Selon les révélations d’Aleksander Ceferin, président de l’UEFA, Al-Khelaïfi aurait confié en privé, après une lourde défaite contre Manchester City, qu’il « ne savait pas s’il continuerait à travailler dans le football », invoquant le poids du stress accumulé ces derniers mois. Une confidence rare, inhabituelle chez l’un des dirigeants les plus influents du sport européen.
Ce doute survient dans un contexte particulièrement chargé. Mis en examen en février dans une affaire liée à sa participation présumée à un vote au sein de Lagardère en 2018, Al-Khelaïfi doit également faire face à une pression croissante de Doha.
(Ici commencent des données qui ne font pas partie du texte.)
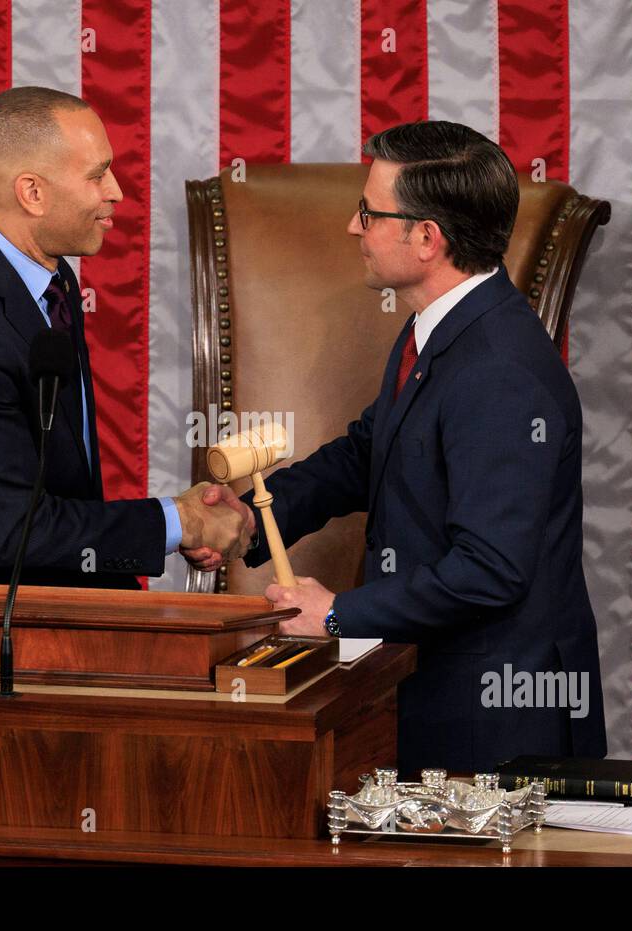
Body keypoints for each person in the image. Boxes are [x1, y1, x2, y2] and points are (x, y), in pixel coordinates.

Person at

Le Qatar, principal bailleur de fonds du PSG et du groupe beIN, menacerait de réduire ses investissements en réponse aux attaques répétées contre son représentant.
Malgré ce climat pesant, le président parisien affiche en public un visage serein et combatif. Il a réaffirmé sa volonté de poursuivre la transformation du club, saluant le travail de Luis Enrique et la progression des jeunes talents issus du centre de formation. « Nous construisons le futur. Les plus beaux jours du PSG sont encore à venir », a-t-il déclaré en marge de l’annonce de l’ouverture du capital du club à de nouveaux investisseurs.
Le discours officiel se veut donc résolument optimiste, mais les signaux envoyés en coulisses esquissent une réalité plus nuancée. Si le dirigeant qatari ne parle pas (encore) de départ, l’ombre du doute plane pour la première fois depuis son arrivée en 2011.

Al-Khelaïfi est-il à un tournant ?
Le PSG entre dans une nouvelle ère, plus sobre, plus stratégique, moins centrée sur les superstars. Mais pour que cette mue réussisse, la question est désormais de savoir si son architecte historique sera encore là pour l’achever. Le dirigeant est face à un dilemme : continuer à porter le projet coûte que coûte, ou passer le relais, à l’heure où les vents contraires se multiplient.